The First Electronic Church of America
A Sermon on Illegal Immigration
by the Rev. Howard D. Armstrong
The Republican National Committee spent $1.5 million recently on a 30-second TV spot calculated to stir up fear and hatred among middle-class American voters. The spots give us quick shots of presumably illegal and presumably Mexican men and women and children riding boats in a churning sea, and fleeing up a road. A statement on the screen says, "YOU SPEND $5.5 BILLION TO SUPPORT ILLEGALS." A narrator urges us to "tell President Clinton to stop giving benefits to illegals."
The New York Times noted that the ads are "aimed at states roiled by immigration issues...where Mr. Dole is in trouble."
Meanwhile Congress is considering legislation that would bar children of illegal immigrants from public schools. Candidate Dole says he is in favor of this move. But even some Republicans oppose it. "I don't like it," says Sen. Orrin G. Hatch of Utah. "I worry about the children."

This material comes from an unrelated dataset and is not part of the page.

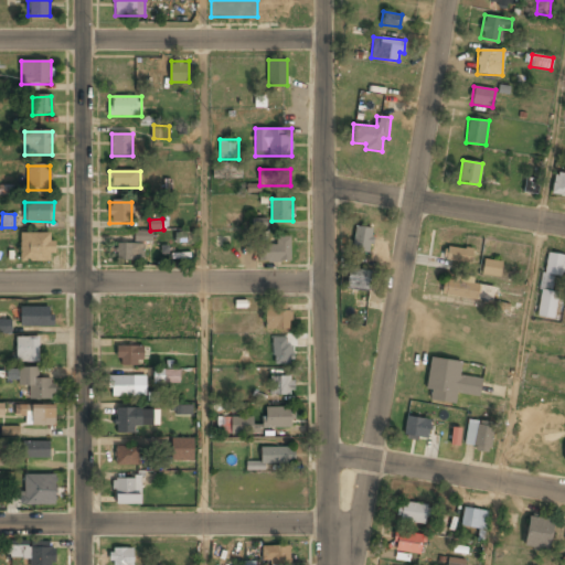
[(371,252),(372,227),(354,226),(353,251),(371,252)]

So do I. As long as American businessmen pay men and women who come north to make beds and wash dishes and pick fruit -- the kind of jobs that few Americans will take -- their children are bound to come with them. What's better? To let their kids wander the streets? Or learn English and math and U.S. history?
History, of course, could be subversive. These beautiful little kids with their big brown eyes and open minds that are ready to learn might discover that this continent was first inhabited by people with brown skin like themselves, coming across the Bering Straits and moving south until they found what their mythologies told them they were looking for: an eagle eating a serpent.
The city they built on the spot, Mexico City, was the largest, most beautiful city in the world when Cortez came to conquer and kill It's still the largest city in the world. But it's not as beautiful as it used to be. Its people choke on smog, and pay their taxes for injustice and mismanagement. It is no wonder that some enterprising brown skinned folk want to flee that kleptocracy.
But it will be a wonder if their children, studying history in U.S. classrooms, do not realize, sooner or later, that, 150 years ago, Anglos took over most of the U.S. Southwest -- and California -- by force and violence. And that there is no statute of limitations for the murder of their great-great-great grandparents.